_Data records:_
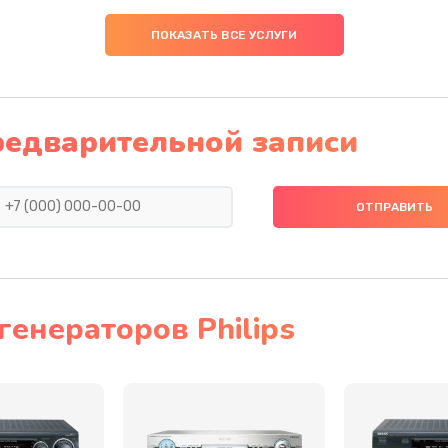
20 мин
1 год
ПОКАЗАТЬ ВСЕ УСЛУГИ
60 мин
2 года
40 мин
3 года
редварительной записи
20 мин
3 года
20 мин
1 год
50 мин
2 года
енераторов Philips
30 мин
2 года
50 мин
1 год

_Work to be completed:_ What is needed here is an exact transcript of the data above, pictures excluded.

_Expected output:_
20 мин
1 год
ПОКАЗАТЬ ВСЕ УСЛУГИ
60 мин
2 года
40 мин
3 года
редварительной записи
20 мин
3 года
20 мин
1 год
50 мин
2 года
енераторов Philips
30 мин
2 года
50 мин
1 год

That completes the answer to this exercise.